■ **Exercise goal**:
Quote each line of the material verbatim, without the pictures.

------------------------------------------------------------------------

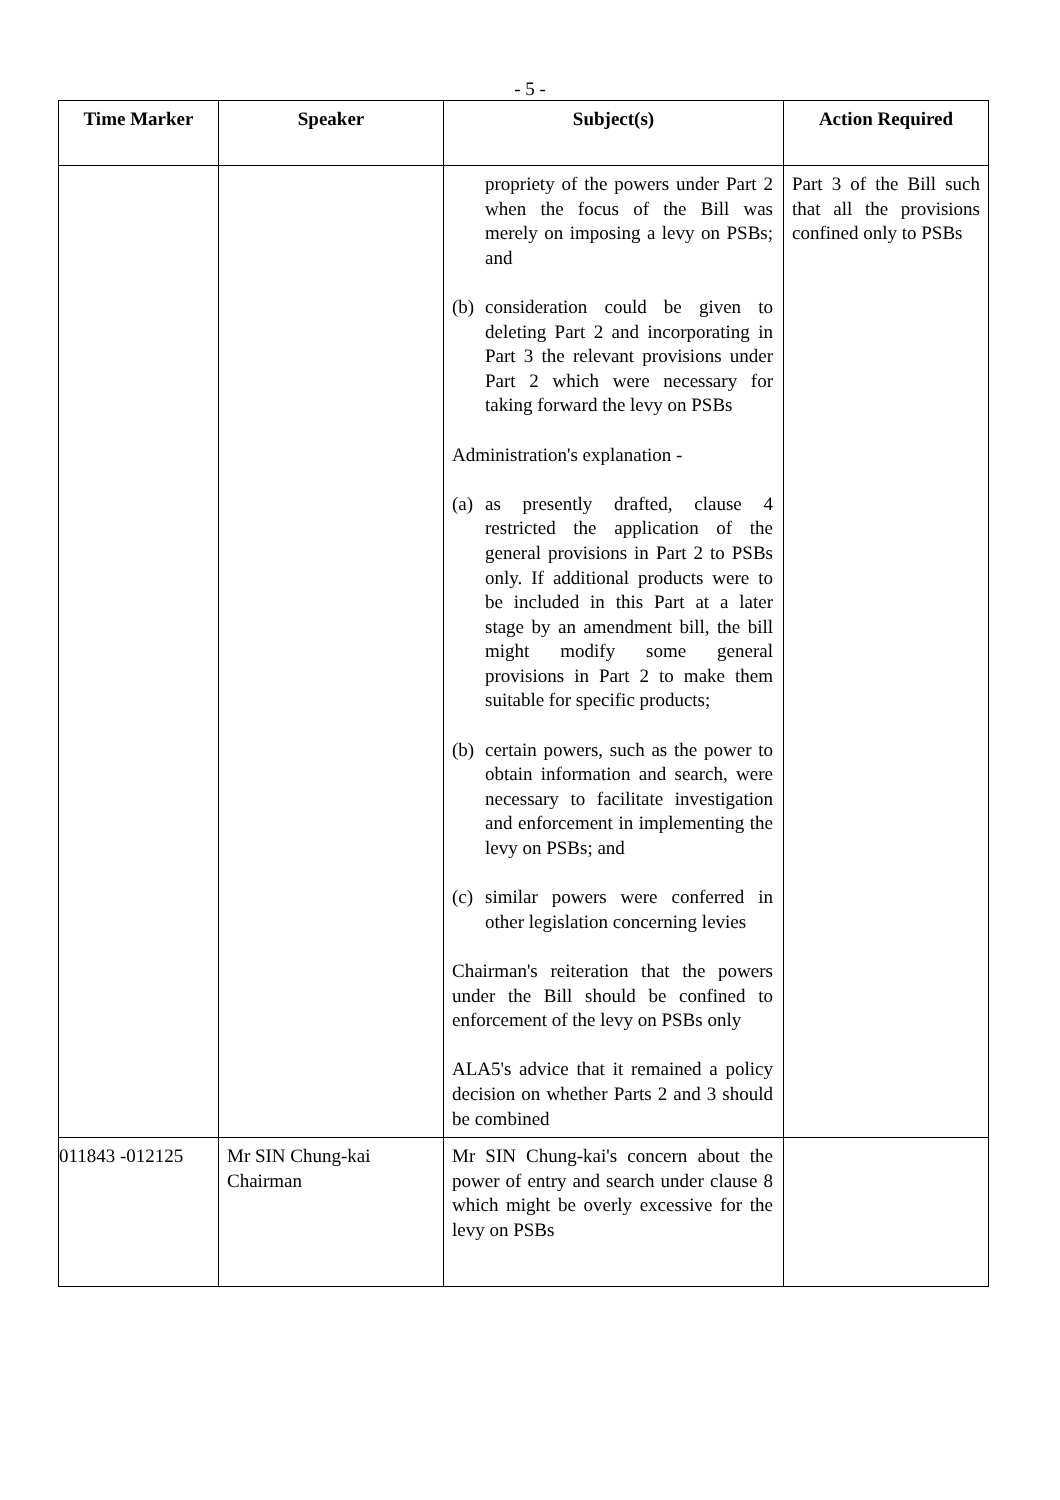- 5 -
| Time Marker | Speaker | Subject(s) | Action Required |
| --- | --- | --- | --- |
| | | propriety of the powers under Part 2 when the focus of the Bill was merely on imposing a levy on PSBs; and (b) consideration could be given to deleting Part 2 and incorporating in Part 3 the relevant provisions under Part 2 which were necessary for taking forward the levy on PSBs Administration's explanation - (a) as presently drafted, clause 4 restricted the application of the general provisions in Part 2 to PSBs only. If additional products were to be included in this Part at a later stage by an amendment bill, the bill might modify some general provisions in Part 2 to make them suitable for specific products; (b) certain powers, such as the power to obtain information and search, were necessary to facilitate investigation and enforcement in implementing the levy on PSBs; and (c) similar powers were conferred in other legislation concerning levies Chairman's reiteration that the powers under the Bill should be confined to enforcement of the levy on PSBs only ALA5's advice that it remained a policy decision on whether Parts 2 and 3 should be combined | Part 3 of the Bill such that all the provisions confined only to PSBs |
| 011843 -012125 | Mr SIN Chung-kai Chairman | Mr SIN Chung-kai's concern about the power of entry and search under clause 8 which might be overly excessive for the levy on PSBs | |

------------------------------------------------------------------------

■ **Task solution**:
- 5 -
| Time Marker | Speaker | Subject(s) | Action Required |
| --- | --- | --- | --- |
| | | propriety of the powers under Part 2 when the focus of the Bill was merely on imposing a levy on PSBs; and (b) consideration could be given to deleting Part 2 and incorporating in Part 3 the relevant provisions under Part 2 which were necessary for taking forward the levy on PSBs Administration's explanation - (a) as presently drafted, clause 4 restricted the application of the general provisions in Part 2 to PSBs only. If additional products were to be included in this Part at a later stage by an amendment bill, the bill might modify some general provisions in Part 2 to make them suitable for specific products; (b) certain powers, such as the power to obtain information and search, were necessary to facilitate investigation and enforcement in implementing the levy on PSBs; and (c) similar powers were conferred in other legislation concerning levies Chairman's reiteration that the powers under the Bill should be confined to enforcement of the levy on PSBs only ALA5's advice that it remained a policy decision on whether Parts 2 and 3 should be combined | Part 3 of the Bill such that all the provisions confined only to PSBs |
| 011843 -012125 | Mr SIN Chung-kai Chairman | Mr SIN Chung-kai's concern about the power of entry and search under clause 8 which might be overly excessive for the levy on PSBs | |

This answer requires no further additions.